韓国はベトナム戦争で犠牲者5000人
続いて議論しなければいけないのは、国連の平和維持活動(PKO)との兼ね合いである。現行のPKO協力法では自衛隊に許されるのは後方支援だけで、武力行使はできないことになっている。集団的自衛権が解禁された場合、自衛隊はどこまでPKOに従事できるのか。
これも過去の事例からエグザンプルを挙げて問い詰めるのが効果的。私ならこのように質問する。
「安倍さんが頭の中に描いている普通の国とは、どこの国ですか? 韓国ですか?」
過去10年のPKOを振り返っただけでもソマリア、アンゴラ、西サハラ、東ティモール、レバノン、ハイチ、アフガニスタンなど10回以上実施されているが、アジア太平洋地域でPKOに積極的なのが韓国とオーストラリアだ。韓国は現国連事務総長を出していることもあって熱心だが、東ティモールでは5人、アフガンでは3人の死者を出している。もっと言えば、韓国はベトナム戦争に最大5万人派遣して約5000人(10%)の犠牲者を出しているのだ。
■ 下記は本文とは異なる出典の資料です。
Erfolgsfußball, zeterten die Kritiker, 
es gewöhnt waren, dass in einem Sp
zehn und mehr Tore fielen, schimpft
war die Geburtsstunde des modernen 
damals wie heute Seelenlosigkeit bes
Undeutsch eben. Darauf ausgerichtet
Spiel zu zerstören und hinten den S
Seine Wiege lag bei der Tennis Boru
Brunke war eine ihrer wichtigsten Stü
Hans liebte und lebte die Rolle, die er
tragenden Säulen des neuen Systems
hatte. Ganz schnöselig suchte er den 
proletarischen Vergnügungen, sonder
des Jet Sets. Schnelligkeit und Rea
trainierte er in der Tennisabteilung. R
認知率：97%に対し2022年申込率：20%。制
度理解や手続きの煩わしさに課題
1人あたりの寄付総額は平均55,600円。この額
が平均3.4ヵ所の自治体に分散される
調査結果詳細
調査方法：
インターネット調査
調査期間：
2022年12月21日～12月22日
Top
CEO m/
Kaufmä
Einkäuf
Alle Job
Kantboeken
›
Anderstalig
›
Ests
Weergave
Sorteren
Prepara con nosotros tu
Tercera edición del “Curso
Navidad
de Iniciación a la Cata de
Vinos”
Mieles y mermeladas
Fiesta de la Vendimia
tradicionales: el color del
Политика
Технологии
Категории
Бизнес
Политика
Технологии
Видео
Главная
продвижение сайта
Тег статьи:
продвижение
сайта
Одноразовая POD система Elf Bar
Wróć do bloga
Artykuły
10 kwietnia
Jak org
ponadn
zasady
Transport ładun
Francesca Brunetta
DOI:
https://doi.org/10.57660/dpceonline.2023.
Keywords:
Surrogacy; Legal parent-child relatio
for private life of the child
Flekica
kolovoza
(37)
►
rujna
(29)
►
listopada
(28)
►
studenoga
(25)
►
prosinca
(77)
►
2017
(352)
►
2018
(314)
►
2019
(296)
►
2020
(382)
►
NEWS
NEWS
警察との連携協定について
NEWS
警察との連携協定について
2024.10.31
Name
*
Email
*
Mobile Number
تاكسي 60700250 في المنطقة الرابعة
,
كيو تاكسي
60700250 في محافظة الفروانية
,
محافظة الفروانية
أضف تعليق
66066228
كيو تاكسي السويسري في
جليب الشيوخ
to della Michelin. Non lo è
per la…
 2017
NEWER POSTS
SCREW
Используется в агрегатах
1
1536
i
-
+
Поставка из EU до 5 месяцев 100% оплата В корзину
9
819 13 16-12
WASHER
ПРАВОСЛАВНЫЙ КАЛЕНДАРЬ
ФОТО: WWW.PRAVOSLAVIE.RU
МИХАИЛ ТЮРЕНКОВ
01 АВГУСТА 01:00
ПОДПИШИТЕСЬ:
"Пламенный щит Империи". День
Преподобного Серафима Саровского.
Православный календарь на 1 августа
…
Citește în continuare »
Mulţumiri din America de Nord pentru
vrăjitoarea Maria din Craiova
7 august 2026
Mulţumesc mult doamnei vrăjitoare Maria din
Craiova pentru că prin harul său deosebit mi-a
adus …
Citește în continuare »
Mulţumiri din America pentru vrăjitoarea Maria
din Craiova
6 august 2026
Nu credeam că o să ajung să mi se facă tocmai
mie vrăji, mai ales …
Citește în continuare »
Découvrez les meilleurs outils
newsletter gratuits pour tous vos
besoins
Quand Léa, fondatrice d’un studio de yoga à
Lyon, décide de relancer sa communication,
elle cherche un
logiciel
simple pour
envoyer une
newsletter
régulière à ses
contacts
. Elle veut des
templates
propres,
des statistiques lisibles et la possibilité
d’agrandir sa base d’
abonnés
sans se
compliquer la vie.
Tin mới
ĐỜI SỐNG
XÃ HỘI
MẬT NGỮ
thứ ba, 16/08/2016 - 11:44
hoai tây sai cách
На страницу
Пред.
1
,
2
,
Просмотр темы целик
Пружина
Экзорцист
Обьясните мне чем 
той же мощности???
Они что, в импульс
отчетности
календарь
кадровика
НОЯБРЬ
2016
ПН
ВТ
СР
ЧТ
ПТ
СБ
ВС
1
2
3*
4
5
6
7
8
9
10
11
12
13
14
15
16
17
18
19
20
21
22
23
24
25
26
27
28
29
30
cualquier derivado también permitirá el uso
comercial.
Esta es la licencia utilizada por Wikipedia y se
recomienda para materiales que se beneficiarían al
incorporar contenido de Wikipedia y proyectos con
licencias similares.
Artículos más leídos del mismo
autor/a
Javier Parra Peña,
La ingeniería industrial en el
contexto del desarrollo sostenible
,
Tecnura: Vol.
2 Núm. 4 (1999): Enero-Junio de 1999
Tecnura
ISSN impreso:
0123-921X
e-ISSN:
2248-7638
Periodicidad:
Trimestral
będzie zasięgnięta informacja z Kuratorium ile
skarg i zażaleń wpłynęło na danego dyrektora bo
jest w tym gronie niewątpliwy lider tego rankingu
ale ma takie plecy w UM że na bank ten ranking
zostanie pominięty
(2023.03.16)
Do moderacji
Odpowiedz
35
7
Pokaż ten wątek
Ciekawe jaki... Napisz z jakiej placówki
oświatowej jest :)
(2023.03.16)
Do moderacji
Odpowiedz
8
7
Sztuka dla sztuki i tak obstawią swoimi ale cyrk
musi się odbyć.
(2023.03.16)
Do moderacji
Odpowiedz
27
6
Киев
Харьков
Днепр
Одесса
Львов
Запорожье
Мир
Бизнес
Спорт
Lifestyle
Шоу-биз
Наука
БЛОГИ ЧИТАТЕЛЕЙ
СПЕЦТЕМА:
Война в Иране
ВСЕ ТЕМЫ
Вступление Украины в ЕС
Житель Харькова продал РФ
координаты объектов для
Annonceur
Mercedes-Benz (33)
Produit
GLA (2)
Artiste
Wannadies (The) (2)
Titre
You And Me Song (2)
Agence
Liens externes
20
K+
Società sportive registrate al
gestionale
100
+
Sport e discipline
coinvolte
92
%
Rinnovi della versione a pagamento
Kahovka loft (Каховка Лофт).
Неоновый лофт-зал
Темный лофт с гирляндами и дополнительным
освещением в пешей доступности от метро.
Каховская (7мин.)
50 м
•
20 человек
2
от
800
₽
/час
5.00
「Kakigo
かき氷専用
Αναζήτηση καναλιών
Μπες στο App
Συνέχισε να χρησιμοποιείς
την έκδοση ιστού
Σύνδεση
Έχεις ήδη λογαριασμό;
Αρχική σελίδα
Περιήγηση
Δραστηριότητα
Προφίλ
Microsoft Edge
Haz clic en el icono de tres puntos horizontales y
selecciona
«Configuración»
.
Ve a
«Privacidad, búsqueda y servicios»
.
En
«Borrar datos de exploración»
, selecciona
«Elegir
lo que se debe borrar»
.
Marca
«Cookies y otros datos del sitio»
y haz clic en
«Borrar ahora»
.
「5000人の犠牲者を出すのが普通の国か?」と安倍首相を攻めれば、「いやいや、韓国は特殊な国だ」と絶対に言い始めるはずだ。
ではオーストラリアはどうか。オーストラリアはほとんどのPKOに派遣しているし、多国籍軍にも率先して参加している。オーストラリアのジョン・ハワード元首相とイギリスのトニー・ブレア元首相は「ブッシュのポチ」と呼び称されたほどだ。
恐らく安倍首相は「オーストラリアも違う」と言うだろう。同様にPKOに積極的に参加しているイギリス、フランス、ポーランドなども決して、「普通の国」などではない。同じ敗戦国のドイツにしてもアフガンで54人の犠牲者を出している。実際、アメリカに要請されてアフガニスタンに派兵した国は14カ国になるが全ての国が2桁以上の戦死者を出している(表参照)。日本が「普通の国」ではなかったことの幸せをこの表を見ながら感じてもらいたい。
エグザンプルを挙げていくと、結局、安倍首相は答えられなくなる。最終的には「普通の国ではあるが過去に事例はない」と認めざるをえなくなるのだ。つまり、安倍首相の言う普通の国とは「安倍首相の御意のままにアメリカ軍に協力する“特殊な国”」ということになるだろう。